The real tragedy is not that Hims exists, but that it works so perfectly. Every day, thousands of people choose their compounded weight-loss drugs over FDA-approved alternatives, their combination ED pills over established single-ingredient treatments, their algorithmic consultations over actual medical care. They make these choices not because the products are better, but because the entire experience has been optimized to feel more like shopping and less like confronting the mortality and vulnerability that define the human condition. This is what disruption looks like when applied to the oldest human needs: not improvement, but the illusion of improvement, packaged in the familiar aesthetics of technological progress and sold to a population that has been taught to confuse convenience with care, innovation with integrity, and the availability of options with the presence of actual choice.
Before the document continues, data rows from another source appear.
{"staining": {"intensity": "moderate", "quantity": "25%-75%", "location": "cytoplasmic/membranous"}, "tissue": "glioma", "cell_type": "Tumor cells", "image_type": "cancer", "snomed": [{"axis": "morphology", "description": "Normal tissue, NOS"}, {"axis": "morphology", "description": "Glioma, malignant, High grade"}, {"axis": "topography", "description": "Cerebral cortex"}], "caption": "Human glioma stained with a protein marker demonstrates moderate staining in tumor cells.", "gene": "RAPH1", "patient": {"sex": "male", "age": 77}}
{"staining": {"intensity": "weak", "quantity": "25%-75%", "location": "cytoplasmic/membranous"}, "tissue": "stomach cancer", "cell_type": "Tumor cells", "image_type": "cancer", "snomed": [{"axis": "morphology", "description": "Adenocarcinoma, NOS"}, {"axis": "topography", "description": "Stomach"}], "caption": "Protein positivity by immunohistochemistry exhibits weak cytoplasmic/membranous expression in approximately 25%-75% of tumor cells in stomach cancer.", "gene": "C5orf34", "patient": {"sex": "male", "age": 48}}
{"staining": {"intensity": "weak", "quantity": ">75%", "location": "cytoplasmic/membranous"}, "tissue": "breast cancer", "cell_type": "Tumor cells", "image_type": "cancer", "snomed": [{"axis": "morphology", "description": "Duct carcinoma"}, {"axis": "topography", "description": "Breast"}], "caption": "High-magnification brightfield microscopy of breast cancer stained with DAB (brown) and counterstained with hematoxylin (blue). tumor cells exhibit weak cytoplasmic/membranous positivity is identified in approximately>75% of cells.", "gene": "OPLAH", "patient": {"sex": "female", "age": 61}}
Like Upton Sinclair's meatpacking plants, these companies have taken something essential—in this case, the trust between regulator and regulated that makes modern medicine possible—and corrupted it for profit. The only difference is that instead of adulterating our food, they are adulterating our pharmaceuticals, and instead of hiding behind industrial secrecy, they are hiding behind the complexity of modern drug regulation. But the fundamental dynamic remains the same: companies gaming a system built on good faith, regulators playing catch-up to bad actors, and consumers paying the price for both the corruption and the cleanup. The irony is that while Sinclair's exposé led to the Pure Food and Drug Act of 1906, our modern pharmaceutical jungle continues to flourish under regulations that have become so complex they serve as cover rather than constraint, so sophisticated they enable the very abuses they were designed to prevent.
And here we encounter the first of what will prove to be many instances where the reader might reasonably ask: how is this legal? The answer, as with so much in contemporary American commerce, is that legality and legitimacy have become almost orthogonal concepts, ships passing in the regulatory night with barely a nod of acknowledgment.
It is worth noting that the culture that produced Hims—Silicon Valley's peculiar blend of messianic self-regard and algorithmic thinking—has convinced itself that traditional gatekeepers are inherently suspect, that disruption is inherently virtuous, and that the phrase "move fast and break things" applies as beneficently to human bodies as it does to software systems.
The alert reader will note that we have now encountered both the democratization of desperation and the commodification of side effects, two achievements that future business historians may well regard as the twin peaks of early 21st-century American entrepreneurship.